As to that latter event, the Fed gathering will commence shortly and end tomorrow afternoon at 2:00 PM (EDT). At that time, there figures to be virtually no chance that the central bank will raise interest rates. The Fed has been steadfast in noting that it plans to be patient and not be in any rush to raise borrowing costs in the months to come. Our sense, therefore, is that it will be deliberate in its policy adjustments, following the course of the data releases in formulating its policy initiatives.
So, with no drama ahead of the monetary decision, there should be no major reactions tomorrow afternoon. That is possibly so, but not necessarily the case. That is, while the Fed is virtually assured to bring about no surprises on policy action, any drama as we await the decision is likely to come about from the accompanying interest-rate statement. Our thinking is that the bank will again press the case for being patient and data driven. With the economy continuing to show signs of sluggishness, there should be no surprises on that count.
In fact, we believe that the Fed will be very careful and slow to react on the monetary side. So, in the normal course of events, we would expect a calm decision process with little overt reaction following the statement's issuance. But we shall see. Otherwise, with little in regards to earnings on the docket, there should be total focus on the Fed, the economy, and the hoped-for trade deal with China, which has yet to be nailed down, but which likely will be secured within a month, if not less.
Returning to the day's trading, the session ended on a solidly bullish note, with the Dow, the S&P 500 Index, and the NASDAQ all ending up near the day's highs, with advances of 65 points, 10 points, and 25 points, respectively. It was a good way to start the week following what had been a strong five-day stretch in the preceding week of market trading. The small-cap Russell 2000 also did well, while Treasury note yields, which have come down in recent weeks, nudged up nominally.
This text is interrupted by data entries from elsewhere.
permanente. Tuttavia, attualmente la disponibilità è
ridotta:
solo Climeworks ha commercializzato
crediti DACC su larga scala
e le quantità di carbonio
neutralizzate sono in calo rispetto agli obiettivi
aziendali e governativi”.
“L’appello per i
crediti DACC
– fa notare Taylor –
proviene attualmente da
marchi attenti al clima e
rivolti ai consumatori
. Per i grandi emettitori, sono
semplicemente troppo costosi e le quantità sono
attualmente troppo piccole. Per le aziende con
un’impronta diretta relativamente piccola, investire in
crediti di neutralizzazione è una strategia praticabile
Looking ahead to a new day now, we see that stocks were trading lower for the most part in Asia overnight, while in Europe, the leading bourses are now gaining ground despite further uncertainty with Brexit. Also of note, oil prices are rising anew, edging closer to the year's highs stateside; Treasury note yields are off slightly; and U.S. equity futures are climbing nicely as the Fed meeting gets ready to commence.